The location of the fastest-recorded vehicle this year - the A616 at Crow Edge - has a history of incidents and residents have issued a fresh appeal for it to be made an example of.

Penistone West Coun Hannah Kitching told the Chronicle that action has to be taken on the A616.

She added: “It’s a constant issue that locals are well aware of.

“The local authority boundary literally runs down the middle of the A616 at Midhopestones, but it is managed by the Highways Agency rather than either of the local authorities’ highways teams.

“Speed limits change as it’s a busy stretch but we’re fully aware that speed is one of the main causes of collisions.

“Anyone can see the A616 is something that needs addressing.”

Road safety concerns - brought to the police’s attention by multiple Barnsley campaign groups - will now become a ‘prioritised issue’ for officers across the borough, force bosses have revealed.

Road traffic collisions caused more than 400 injuries - including nine fatalities - on Barnsley’s roads last year, figures also revealed.

South Yorkshire Police and Crime Commissioner Dr Alan Billings added: “Issues around road safety and speeding have began to dominate many conversations at town and parish council meetings.

“The main concern seems to be the speed at which vehicles travel, and this is especially concerning for residents in the more rural and quieter villages.
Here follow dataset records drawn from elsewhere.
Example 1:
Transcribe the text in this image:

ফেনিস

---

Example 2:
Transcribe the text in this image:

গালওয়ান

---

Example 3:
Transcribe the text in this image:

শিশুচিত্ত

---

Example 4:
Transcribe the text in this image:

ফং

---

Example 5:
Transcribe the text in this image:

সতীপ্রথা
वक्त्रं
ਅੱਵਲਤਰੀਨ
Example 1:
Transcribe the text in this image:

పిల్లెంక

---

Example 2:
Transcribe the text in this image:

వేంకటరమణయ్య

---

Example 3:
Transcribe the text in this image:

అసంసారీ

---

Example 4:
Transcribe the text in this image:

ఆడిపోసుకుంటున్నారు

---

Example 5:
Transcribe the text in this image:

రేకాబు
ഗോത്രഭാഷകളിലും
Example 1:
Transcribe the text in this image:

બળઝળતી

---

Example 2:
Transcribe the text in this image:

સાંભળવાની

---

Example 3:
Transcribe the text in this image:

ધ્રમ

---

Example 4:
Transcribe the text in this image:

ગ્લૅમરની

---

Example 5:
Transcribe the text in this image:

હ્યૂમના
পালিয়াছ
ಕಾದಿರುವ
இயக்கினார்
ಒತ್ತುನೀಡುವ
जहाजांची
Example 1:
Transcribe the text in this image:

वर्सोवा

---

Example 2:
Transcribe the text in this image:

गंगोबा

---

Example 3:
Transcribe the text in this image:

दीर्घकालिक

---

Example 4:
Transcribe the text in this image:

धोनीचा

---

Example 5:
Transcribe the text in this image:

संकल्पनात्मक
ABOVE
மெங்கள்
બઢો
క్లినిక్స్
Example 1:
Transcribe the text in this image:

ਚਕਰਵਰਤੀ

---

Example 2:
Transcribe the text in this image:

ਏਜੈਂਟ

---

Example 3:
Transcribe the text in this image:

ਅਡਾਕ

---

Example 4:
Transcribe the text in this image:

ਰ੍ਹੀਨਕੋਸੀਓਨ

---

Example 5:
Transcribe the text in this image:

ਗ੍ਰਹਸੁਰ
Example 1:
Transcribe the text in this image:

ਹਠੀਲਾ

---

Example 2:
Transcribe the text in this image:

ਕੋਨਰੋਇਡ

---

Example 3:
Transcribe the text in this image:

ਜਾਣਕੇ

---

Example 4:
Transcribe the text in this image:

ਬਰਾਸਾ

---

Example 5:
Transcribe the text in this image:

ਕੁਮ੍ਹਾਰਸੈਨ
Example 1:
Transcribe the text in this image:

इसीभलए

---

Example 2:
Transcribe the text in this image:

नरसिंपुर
“During the periods of lockdown the number of concerns increased rapidly, particularly from within rural communities.

“However, concerns have been raised by residents from across the town and are not confined to a particular area.

“I will be supporting the South Yorkshire Safer Roads Partnership by ensuring that road safety issues are highlighted with the aim of continuing to reduce serious and fatal road traffic accidents.”